The packages 50 and 50a described above with reference to FIGS. 1 and 2 can suffer from several drawbacks. For example, the overall height H of the packages 50 and 50a may be so large that it is difficult to integrate the packages with low-profile electronic products, such as mobile telephones and hand-held or laptop computers. Furthermore, it may be difficult to transfer heat from the dies 30 because the dies 30 are surrounded on all sides by materials having low thermal conductivities. For example, the die 30 shown in FIG. 1 is surrounded by the encapsulating material 40 and the substrate 10, and the die 30 shown in FIG. 2 is surrounded by the encapsulating material 40a and the thermoset material 17. It is particularly important to dissipate heat in high-speed microprocessors and memory devices to maintain the performance levels of these devices. Thus, the package 50 and 50a may not be adequate for use in many types of products.

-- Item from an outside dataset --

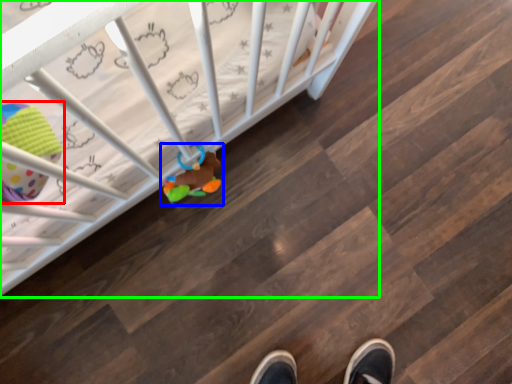
Question: Which object is the closest to the toy (highlighted by a red box)? Choose among these: toy (highlighted by a blue box) or infant bed (highlighted by a green box).

Choices:
 (A) toy
 (B) infant bed

Answer: (B)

The present invention is directed toward microelectronic device packages and methods for forming such packages. A method in accordance with one aspect of the invention includes positioning a microelectronic device at least partially within a cavity of a support member having a first surface and a second surface facing opposite the first surface, with the cavity extending through the support member from the first surface to the second surface. The method can further include supporting the microelectronic device relative to the cavity with a removable retention member. The microelectronic device is electrically coupled to the support member and a portion of the microelectronic device is encased with an encapsulating material. The removable retention member is then removed from the support member.

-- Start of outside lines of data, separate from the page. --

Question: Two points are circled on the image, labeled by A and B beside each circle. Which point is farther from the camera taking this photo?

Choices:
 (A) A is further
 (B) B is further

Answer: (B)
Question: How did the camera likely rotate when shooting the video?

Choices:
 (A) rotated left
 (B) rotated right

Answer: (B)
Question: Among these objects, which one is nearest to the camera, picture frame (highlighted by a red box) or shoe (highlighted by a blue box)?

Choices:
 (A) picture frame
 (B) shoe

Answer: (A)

In a further aspect of the invention, the microelectronic device has a first face and a second face facing opposite the first face. The second face of the microelectronic is initially engaged with the removable retention member and is exposed when the removable retention member is removed. In still a further aspect of the invention, a heat transfer material can be applied to the second face of the microelectronic device to conduct heat away from the microelectronic device.
The invention is also directed toward a microelectronic device package. In one aspect of the invention, the package can include a support member having a first surface, a second surface facing opposite the first surface, and a cavity extending through the support member from the first surface to the second surface. The support member defines a first region extending outwardly from the first surface and a second region extending outwardly from the second surface. A microelectronic device having a first face and a second face facing opposite the first face is disposed in the cavity. The package further includes an encapsulating material positioned in the first region defined by the support member, but not in the second region, such that the encapsulating material at least partially surrounds the microelectronic device adjacent to the first face of the microelectronic device.